Исмаил Чулиев был первым и единственным человеком в степных совхозных бригадах, с которым я, очнувшись от сонной одури, вконец было сморившей меня, захотел поговорить совсем о другом, чем с аксакалами-бригадирами. Но, как это и должно было случиться с неудачником, ничего путного у меня не получилось. Интервью не состоялось. Собеседники не смогли понять друг друга.
А Исмаил все глядел и глядел на нас с Гриней. Но теперь уже не отупело-зло, а очень осмысленно, презрительно и насмешливо. Видно, появление Вадима Михайловича успокоило и ободрило его.
— Ну, так что? — спросил Вадим Михайлович, поглядев сперва на солнышко, а потом на часы. — Пора бы и перекусить, а? — теперь он поглядел на Даврона Юсуповича.
— Совершенно с вами согласен, — сказал директор-кавалерист.

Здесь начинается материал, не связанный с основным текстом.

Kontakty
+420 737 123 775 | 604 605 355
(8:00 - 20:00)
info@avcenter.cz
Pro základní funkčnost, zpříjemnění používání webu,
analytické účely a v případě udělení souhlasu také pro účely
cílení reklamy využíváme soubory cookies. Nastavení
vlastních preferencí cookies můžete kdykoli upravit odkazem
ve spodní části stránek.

И тут я, с усилием оторвавшись от загипнотизировавших было меня темных глаз Исмаила, пряча блокнот в карман, увидел невдалеке от нас, над ярко пылавшим костром огромный закопченный казан. В нем было полно овечьего молока, а в том кипящем, булькающем, парящем и пузырящемся молоке варились ягнята. Они варились целиком — с головой и ногами. Я подошел поближе и заинтересованно, снедаемый любопытством, заглянул в казан. Ведь я первый раз видел, как варят в родительском молоке молодых барашков. Но — несчастный! — лучше бы я не делал этого. На меня из казана глядели кротко-голубые печальные бараньи глаза. Потом они исчезли в круто кипящем молоке, а в другом конце казана тут же высунулась головенка и глянула на меня с укоризной такими же небесно-голубыми глазами.

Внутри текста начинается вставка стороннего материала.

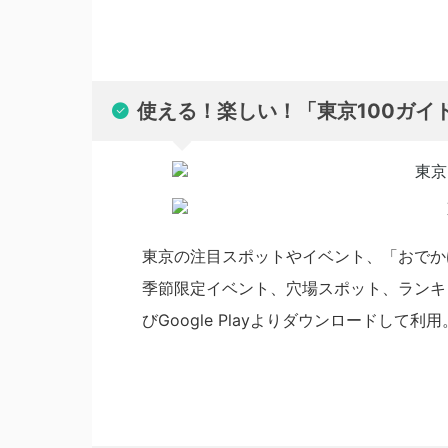
使える！楽しい！「東京100ガイ
東京の注目スポットやイベント、「おでか
季節限定イベント、穴場スポット、ランキン
びGoogle Playよりダウンロードして利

Мне стало тошно. Я подумал, что ни за какие коврижки никому не удастся теперь уговорить меня присесть возле казана, как это скоро сделают, должно быть, чабаны, и отведать ягненка. С меня хватит этих ангельских голубых наивных глаз, то и дело высовывающихся из кипящего молока. Но неужели Вадим Михайлович и Даврон Юсупович собираются утолять свой голод именно этими голубоглазыми ягнятами? С них станется!
Но нет, тревога моя напрасна. Вадим Михайлович, Даврон Юсупович и Оленька, размахивающая своими адскими щипцами-дыроколами, направляются к машине. Поспешаем вслед за ними и мы с Гриней.
— Передумали, что ли? — удивляется Гриня. — Я бы не прочь был сейчас ягненочка съесть.